Social anxiety and avoidant personality disorder share some common features, but they are separate mental health conditions. Because the two conditions appear similar in many ways, it’s not uncommon for people to mistake one for the other.
Sometimes simply getting help is more important than having a specific diagnosis. But some people also find it beneficial to know what’s affecting them. In some cases, the best approach to treatment differs for separate mental health issues, so misdiagnosis can affect treatment and make it harder for a person to improve.

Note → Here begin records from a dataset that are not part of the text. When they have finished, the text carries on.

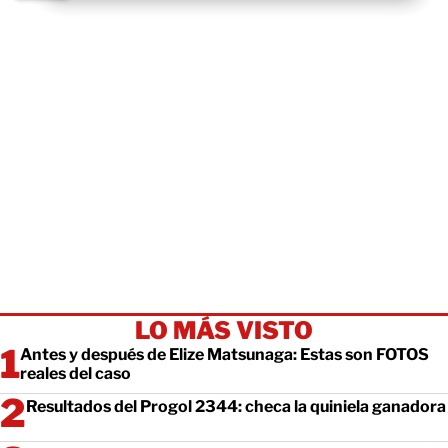
LO MÁS VISTO
Antes y después de Elize Matsunaga: Estas son FOTOS
reales del caso
Resultados del Progol 2344: checa la quiniela ganadora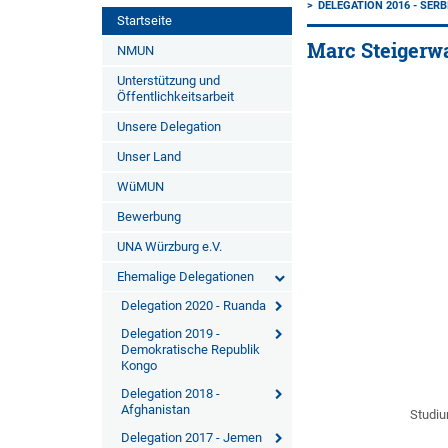
DELEGATION 2016 - SERB
Startseite
Marc Steigerw
NMUN
Unterstützung und
Öffentlichkeitsarbeit
Unsere Delegation
Unser Land
WüMUN
Bewerbung
UNA Würzburg e.V.
Ehemalige Delegationen
Delegation 2020 - Ruanda
Delegation 2019 -
Demokratische Republik
Kongo
Delegation 2018 -
Afghanistan
Studiu
Delegation 2017 - Jemen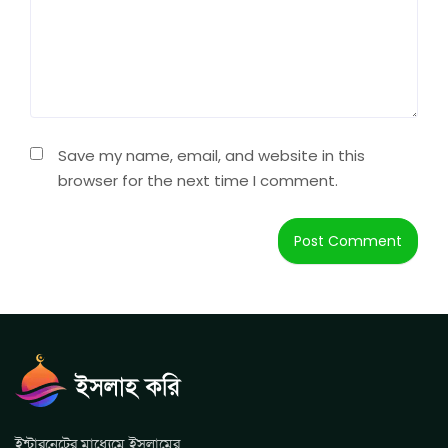
Save my name, email, and website in this
browser for the next time I comment.
ইন্টারনেটের মাধ্যেমে ইসলামের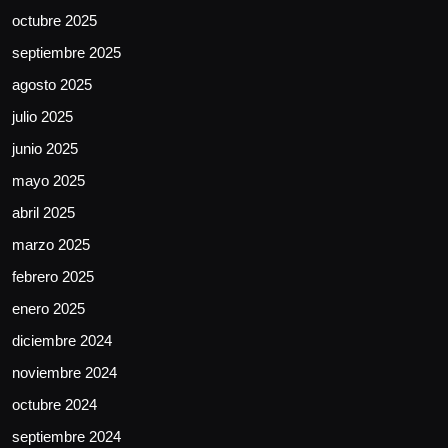
octubre 2025
septiembre 2025
agosto 2025
julio 2025
junio 2025
mayo 2025
abril 2025
marzo 2025
febrero 2025
enero 2025
diciembre 2024
noviembre 2024
octubre 2024
septiembre 2024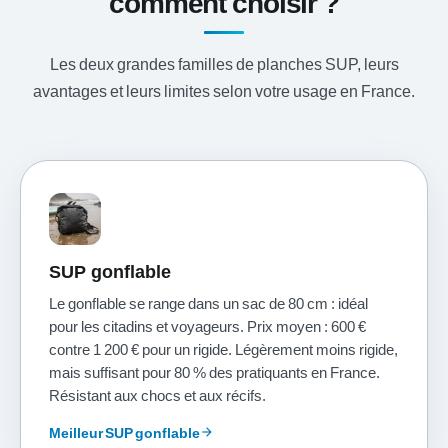
comment choisir ?
Les deux grandes familles de planches SUP, leurs
avantages et leurs limites selon votre usage en France.
SUP gonflable
Le gonflable se range dans un sac de 80 cm : idéal
pour les citadins et voyageurs. Prix moyen : 600 €
contre 1 200 € pour un rigide. Légèrement moins rigide,
mais suffisant pour 80 % des pratiquants en France.
Résistant aux chocs et aux récifs.
Meilleur SUP gonflable
arrow_forward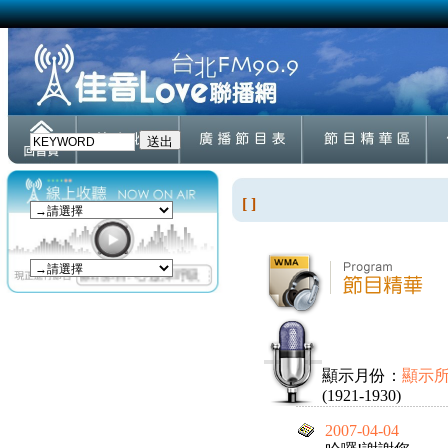
[ ]
顯示月份：
顯示
(1921-1930)
2007-04-04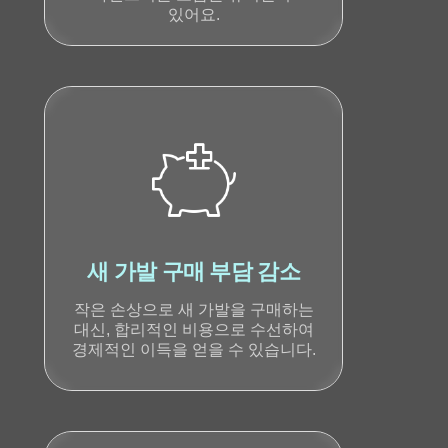
있어요.
새 가발 구매 부담 감소
작은 손상으로 새 가발을 구매하는
대신, 합리적인 비용으로 수선하여
경제적인 이득을 얻을 수 있습니다.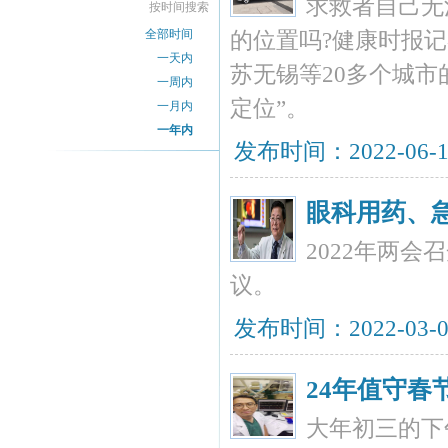
求救者自己无
按时间搜索
全部时间
的位置吗?健康时报
一天内
苏无锡等20多个城市
一周内
定位”。
一月内
一年内
发布时间：2022-06-
眼科用药、
2022年两
议。
发布时间：2022-03-
24年值守
大年初三的下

Social anxiety, or social phobia, is a specific type of anxiety characterized by a fear of social situations. People with social anxiety worry about embarrassing themselves in public or doing something that will cause others to judge them negatively. It’s fairly common for people to feel nervous about doing something embarrassing in public, but the feelings of fear and anxiety that occur with social phobia can become so distressing they cause difficulty at work, school, or other parts of daily life. About 75% of people with social anxiety are between the ages of 8 and 15 when diagnosed.
Avoidant personality disorder is a cluster C personality disorder. Personality disorders are a specific kind of mental health issue where patterns of thought and behavior affect daily life, and those with personality disorders often experience difficulty in professional and personal life because they have a hard time understanding other people and common situations.
Levana Slabodnick, LISW-S, a therapist in Columbus, Ohio, notices one difference between social anxiety and avoidant personality may lie in how a person views their own experience. She explains, “A fundamental difference between social anxiety disorder and avoidant personality disorder relates to how the sufferer perceives their own pain. Those with anxiety understand on a basic level that their anxiety is irrational and that the world doesn’t judge them as harshly as they judge themselves. Those with APD, on the other hand, lack this insight. They hold deep rooted feelings of insecurity and worthlessness that they believe to be factual.”
People with avoidant personality often feel socially awkward and inferior to others. They tend to be very sensitive to criticism and rejection and often avoid making friends or participating in social events unless they are sure of their welcome. Feelings of shame or self-loathing are more strongly associated with avoidant personality than social anxiety. This condition is not often diagnosed in children, though it often develops in childhood.
Avoidant Personality Disorder Vs. Social Anxiety
Social anxiety and avoidant personality share an intense fear of being embarrassed or judged in social situations. People might describe a person with either condition as shy, timid, awkward, or fearful.
Fear associated with these conditions can present in many ways, such as:
- Avoiding social situations
- Avoiding interactions with strangers
- Low self-esteem
- Shyness or timidity around other people
- Isolation from others or complete social withdrawal
Debate over whether avoidant personality is a more severe type of social anxiety exists among mental health experts. According to the fifth edition of the DSM, these issues are often diagnosed together and can overlap to the point where they might seem like different presentations of the same concern. But while avoidant personality typically involves patterns of avoidance in most or all areas of life, social anxiety may only involve avoidance in a few specific situations. The DSM continues to categorize them separately.